(Material supplied Opens)
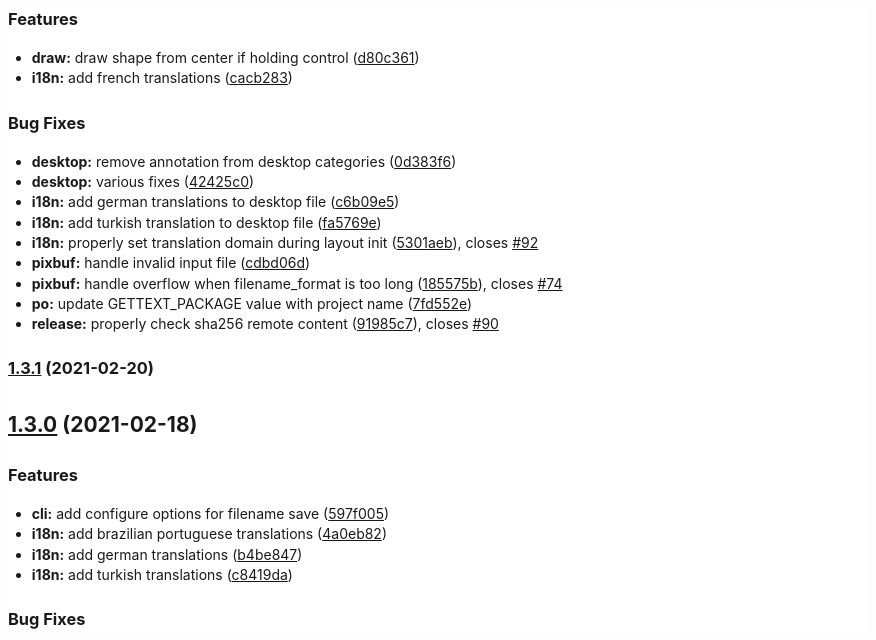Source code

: 
### Features

* **draw:** draw shape from center if holding control ([d80c361](https://github.com/jtheoof/swappy/commit/d80c3614895d3b5da479831c651cc1afa2fcf916))
* **i18n:** add french translations ([cacb283](https://github.com/jtheoof/swappy/commit/cacb2830e4cc41010d6ab96655054d2eb1651651))


### Bug Fixes

* **desktop:** remove annotation from desktop categories ([0d383f6](https://github.com/jtheoof/swappy/commit/0d383f690b99026c340eab1efa590c48d54e7368))
* **desktop:** various fixes ([42425c0](https://github.com/jtheoof/swappy/commit/42425c0657a65b3f66ba4f64b1727c8198a70684))
* **i18n:** add german translations to desktop file ([c6b09e5](https://github.com/jtheoof/swappy/commit/c6b09e56399369b14a8de090a2239350dbe4aca8))
* **i18n:** add turkish translation to desktop file ([fa5769e](https://github.com/jtheoof/swappy/commit/fa5769e9406b8ab1b67aca3bff2656850362491e))
* **i18n:** properly set translation domain during layout init ([5301aeb](https://github.com/jtheoof/swappy/commit/5301aebd5e5534453621db7168b8afac5d7810f2)), closes [#92](https://github.com/jtheoof/swappy/issues/92)
* **pixbuf:** handle invalid input file ([cdbd06d](https://github.com/jtheoof/swappy/commit/cdbd06d7af94b4aedfc2bda2231da8853f775f3a))
* **pixbuf:** handle overflow when filename_format is too long ([185575b](https://github.com/jtheoof/swappy/commit/185575bf75281eba8a0bc49b3da59225bdd9e1c7)), closes [#74](https://github.com/jtheoof/swappy/issues/74)
* **po:** update GETTEXT_PACKAGE value with project name ([7fd552e](https://github.com/jtheoof/swappy/commit/7fd552e8c41f29711212d7f70edf61ac6ada7a7d))
* **release:** properly check sha256 remote content ([91985c7](https://github.com/jtheoof/swappy/commit/91985c7994764f52c8e9d864db8ec9cf2eb1df5c)), closes [#90](https://github.com/jtheoof/swappy/issues/90)

### [1.3.1](https://github.com/jtheoof/swappy/compare/v1.3.0...v1.3.1) (2021-02-20)

## [1.3.0](https://github.com/jtheoof/swappy/compare/v1.2.1...v1.3.0) (2021-02-18)


### Features

* **cli:** add configure options for filename save ([597f005](https://github.com/jtheoof/swappy/commit/597f0055b9c6230b25a7f7a7bf3f4e14c06b1fbb))
* **i18n:** add brazilian portuguese translations ([4a0eb82](https://github.com/jtheoof/swappy/commit/4a0eb82369a0859fafdcce9d242c086cd2360a84))
* **i18n:** add german translations ([b4be847](https://github.com/jtheoof/swappy/commit/b4be8476350771454b29b9ce29c62a3337acc736))
* **i18n:** add turkish translations ([c8419da](https://github.com/jtheoof/swappy/commit/c8419da7faef14223ada6853942a6d11e2acf92f))


### Bug Fixes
(Material supplied Closes)
> [Work task]:
Show each of the lines above that contains "properly", treating uppercase and lowercase as different.

> [Result for this task]:
* **i18n:** properly set translation domain during layout init ([5301aeb](https://github.com/jtheoof/swappy/commit/5301aebd5e5534453621db7168b8afac5d7810f2)), closes [#92](https://github.com/jtheoof/swappy/issues/92)
* **release:** properly check sha256 remote content ([91985c7](https://github.com/jtheoof/swappy/commit/91985c7994764f52c8e9d864db8ec9cf2eb1df5c)), closes [#90](https://github.com/jtheoof/swappy/issues/90)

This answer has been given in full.